Outlook for Global Economy, Equity Markets Brighter Outlook for Global Economy, Equity Markets Brighter

Ebrahim Rahbari remains positive on the global economy and equity markets for now. The head of global macro­economics at Citi expects growth to accelerate in the near term as people finally shake off the gloom associated with the last financial crisis.

While the global economy may be near “peak momentum” and asset valuations are “stretched”, growth is strong and broad-based across most developed markets and many emerging markets. Moreover, Citi expects a pick-up in capital investment globally and faster US growth stemming from Donald Trump’s plans for tax cuts, AAP reported.

“The most remarkable part of this upturn, the current improvement in global growth, is that we are finally seeing investment come through,” Rahbari said at the Citi Investment Conference in Sydney Tuesday. “We could have a bit of upside in economic growth rates both globally and in the US.”

He expects the “end of pessimism” to inspire a return of capex spending in the industrial sector. “It’s more driven by the fact that we’ve stopped getting ever more worried about the outlook and we’ve kind of converged to the ‘new normal’ in a way that actually underpins a little bit of additional investment spending,” Rahbari said.

“My guess is, near term, we have a little bit of upside risk in economic growth but we are probably not far from the peak of the momentum.”

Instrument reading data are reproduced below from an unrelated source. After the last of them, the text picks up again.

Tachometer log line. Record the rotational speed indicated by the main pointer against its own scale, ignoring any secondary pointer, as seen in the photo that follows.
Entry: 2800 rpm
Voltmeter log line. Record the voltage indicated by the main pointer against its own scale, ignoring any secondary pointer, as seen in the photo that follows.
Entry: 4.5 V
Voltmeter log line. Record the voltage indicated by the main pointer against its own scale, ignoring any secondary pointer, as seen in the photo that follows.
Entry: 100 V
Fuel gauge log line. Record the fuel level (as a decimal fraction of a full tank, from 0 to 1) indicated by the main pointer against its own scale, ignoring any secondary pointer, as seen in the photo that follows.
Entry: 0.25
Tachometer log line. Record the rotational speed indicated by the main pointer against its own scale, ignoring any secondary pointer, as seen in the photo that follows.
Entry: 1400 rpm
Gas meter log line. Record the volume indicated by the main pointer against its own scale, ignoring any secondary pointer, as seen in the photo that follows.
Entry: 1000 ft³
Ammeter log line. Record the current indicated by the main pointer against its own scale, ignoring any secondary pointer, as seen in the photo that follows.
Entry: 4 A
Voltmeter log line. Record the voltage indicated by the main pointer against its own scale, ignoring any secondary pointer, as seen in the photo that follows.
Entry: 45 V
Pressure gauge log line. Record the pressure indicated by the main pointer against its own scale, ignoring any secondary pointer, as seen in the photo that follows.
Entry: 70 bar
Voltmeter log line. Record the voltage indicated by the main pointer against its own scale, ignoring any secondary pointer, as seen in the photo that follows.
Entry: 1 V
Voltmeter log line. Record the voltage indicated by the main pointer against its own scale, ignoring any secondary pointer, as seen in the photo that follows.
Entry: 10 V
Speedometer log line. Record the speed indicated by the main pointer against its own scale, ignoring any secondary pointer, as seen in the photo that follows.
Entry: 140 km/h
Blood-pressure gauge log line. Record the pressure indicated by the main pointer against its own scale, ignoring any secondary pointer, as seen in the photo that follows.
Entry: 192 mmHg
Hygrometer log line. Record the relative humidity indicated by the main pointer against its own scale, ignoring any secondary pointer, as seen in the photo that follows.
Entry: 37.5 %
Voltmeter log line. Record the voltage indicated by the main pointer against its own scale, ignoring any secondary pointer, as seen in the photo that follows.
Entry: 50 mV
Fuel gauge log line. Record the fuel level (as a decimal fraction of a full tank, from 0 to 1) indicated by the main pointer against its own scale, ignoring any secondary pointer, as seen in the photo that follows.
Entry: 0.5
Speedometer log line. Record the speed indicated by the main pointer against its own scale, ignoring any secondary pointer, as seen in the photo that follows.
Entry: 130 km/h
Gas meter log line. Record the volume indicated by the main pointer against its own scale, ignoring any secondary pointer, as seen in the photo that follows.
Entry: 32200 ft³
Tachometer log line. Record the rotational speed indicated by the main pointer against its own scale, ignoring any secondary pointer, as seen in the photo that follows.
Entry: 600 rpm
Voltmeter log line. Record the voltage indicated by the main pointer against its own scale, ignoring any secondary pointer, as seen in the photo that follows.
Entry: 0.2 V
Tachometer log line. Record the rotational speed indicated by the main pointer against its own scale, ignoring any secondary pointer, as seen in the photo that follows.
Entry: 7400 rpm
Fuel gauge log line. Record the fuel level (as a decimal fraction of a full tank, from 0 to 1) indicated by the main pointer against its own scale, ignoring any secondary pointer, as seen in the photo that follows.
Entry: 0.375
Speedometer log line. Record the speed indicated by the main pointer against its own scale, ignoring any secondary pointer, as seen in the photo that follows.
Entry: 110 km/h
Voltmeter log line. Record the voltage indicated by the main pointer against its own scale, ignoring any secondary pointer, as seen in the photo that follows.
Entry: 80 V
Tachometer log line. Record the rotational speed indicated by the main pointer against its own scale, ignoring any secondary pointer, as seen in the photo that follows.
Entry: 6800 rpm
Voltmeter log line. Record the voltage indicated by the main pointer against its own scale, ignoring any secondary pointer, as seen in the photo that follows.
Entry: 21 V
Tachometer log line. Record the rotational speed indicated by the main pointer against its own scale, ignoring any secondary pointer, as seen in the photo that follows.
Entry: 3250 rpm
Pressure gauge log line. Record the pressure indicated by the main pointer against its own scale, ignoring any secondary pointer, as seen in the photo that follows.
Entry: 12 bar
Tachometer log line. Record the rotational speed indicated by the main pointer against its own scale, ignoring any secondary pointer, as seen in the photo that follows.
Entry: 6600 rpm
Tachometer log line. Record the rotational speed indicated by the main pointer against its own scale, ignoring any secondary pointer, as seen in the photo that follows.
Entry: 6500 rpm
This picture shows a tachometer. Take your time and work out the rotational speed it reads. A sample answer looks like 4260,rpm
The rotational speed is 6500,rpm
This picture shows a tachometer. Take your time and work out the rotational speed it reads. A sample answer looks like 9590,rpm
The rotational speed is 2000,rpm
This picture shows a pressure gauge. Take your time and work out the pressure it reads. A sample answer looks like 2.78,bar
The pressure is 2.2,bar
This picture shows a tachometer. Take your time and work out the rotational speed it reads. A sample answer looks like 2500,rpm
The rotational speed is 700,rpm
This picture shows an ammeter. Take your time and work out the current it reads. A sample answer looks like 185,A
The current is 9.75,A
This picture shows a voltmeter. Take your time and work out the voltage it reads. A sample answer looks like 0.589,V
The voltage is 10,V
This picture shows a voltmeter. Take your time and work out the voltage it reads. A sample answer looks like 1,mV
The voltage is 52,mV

Citi predicts global growth of 3% to 3.5% next year—which is “unremarkable” compared with just before the crisis but “respectable” compared with long-term averages.

“What strikes us as most unusual in this current pattern is how broad-based the recovery is and how few risks we are seeing that some significant part of the world is facing a slowdown in the near future,” Rahbari said. “It’s a very broad-based and perhaps there are some upside risks.”

In recent years the eurozone was viewed as a key risk to the global outlook. “We were often worried that things could fall apart (in the EU)—that either the economy would struggle to recover or that there would be a significant crisis in financial markets.

“But the eurozone is now among regions that are doing well and it has in fact outgrown the US economy for the last couple of quarters and there’s every expectation that this will continue for some time.”

In his view that’s also true for the other big laggard—Japan.